Sometimes, the literal values are rather long strings, and they are repeating quite often. We then, as part of the data load, also perform a string compression with a lookup table. In Encoding fields for great profit I am giving an example of how that works.
Sometimes we aggregate along more than one dimension. If, for example, in our reservations fact table we would record the country of origin for each user, and the color of each thing, we could aggregate “daily reservations per country and color” to identify conceivable national color preferences. Two-dimensional aggregates can be thought of as specializations of single dimensions, and the resulting pattern looks like a Snowflake, the other, slightly more complicated normal form for analytics databases.
Summary
We try to keep our OLTP systems in 3NF. We also try to keep only current data in them, and we expire business transactions that are no longer active from them. This keeps them small and fast, allowing us to run from memory.

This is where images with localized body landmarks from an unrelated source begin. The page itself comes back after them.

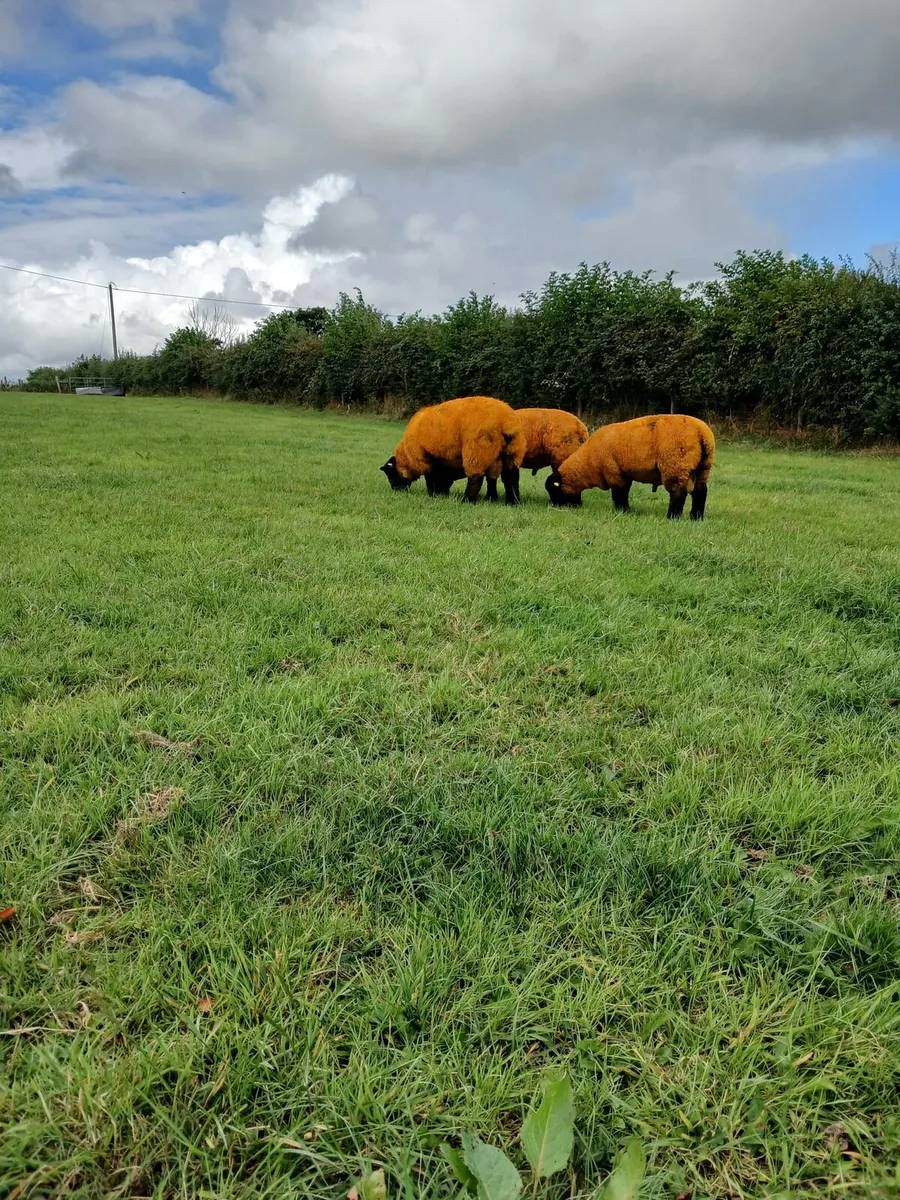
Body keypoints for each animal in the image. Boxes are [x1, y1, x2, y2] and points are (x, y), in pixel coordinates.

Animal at [380, 395, 526, 504]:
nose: (396, 490)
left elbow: (430, 479)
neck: (407, 456)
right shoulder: (442, 463)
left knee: (476, 478)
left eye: (391, 477)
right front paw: (442, 494)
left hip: (476, 451)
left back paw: (466, 500)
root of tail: (506, 421)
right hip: (512, 452)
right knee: (511, 477)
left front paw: (432, 495)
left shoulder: (426, 460)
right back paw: (510, 502)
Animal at [546, 413, 715, 519]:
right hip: (703, 467)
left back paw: (672, 517)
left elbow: (619, 495)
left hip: (676, 466)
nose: (554, 506)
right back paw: (696, 517)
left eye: (554, 490)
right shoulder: (623, 474)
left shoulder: (614, 473)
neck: (588, 463)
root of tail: (702, 432)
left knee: (678, 493)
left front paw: (623, 511)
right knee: (700, 492)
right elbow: (624, 492)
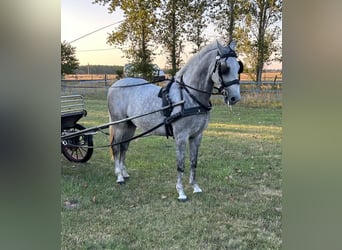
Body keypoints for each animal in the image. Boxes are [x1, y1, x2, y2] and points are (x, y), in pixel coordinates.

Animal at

If we want to record a transactional history, we do that elsewhere, in an analytics system. Data in analytics system is collected in tables with a time dimension in the primary key, the fact tables, and groups of aggregates around them, forming a Star or Snowflake.
Data flows from the OLTP system to the Analytics system in an ETL workflow. This workflow collects data from the OLTP system (extract), resolves the IDs into the functionally dependent values, and retains the literal values of interest (transform). That data is then loaded into the analytics system, cleaned up, categorized and pre-aggregated (load). Old, retired transactions can then be removed from the OLTP system, keeping it lean and mean.
ETL processes can be batched, once per day, hour or even minute. This is classic offline analytics with data warehouses.
Or they can be realtime, where a reader tails the log of the database and puts the data onto an event bus such as Kafka or SNS. On the consuming side the data is still being processed, either classically, or with realtime aggregator that executes sliding window queries.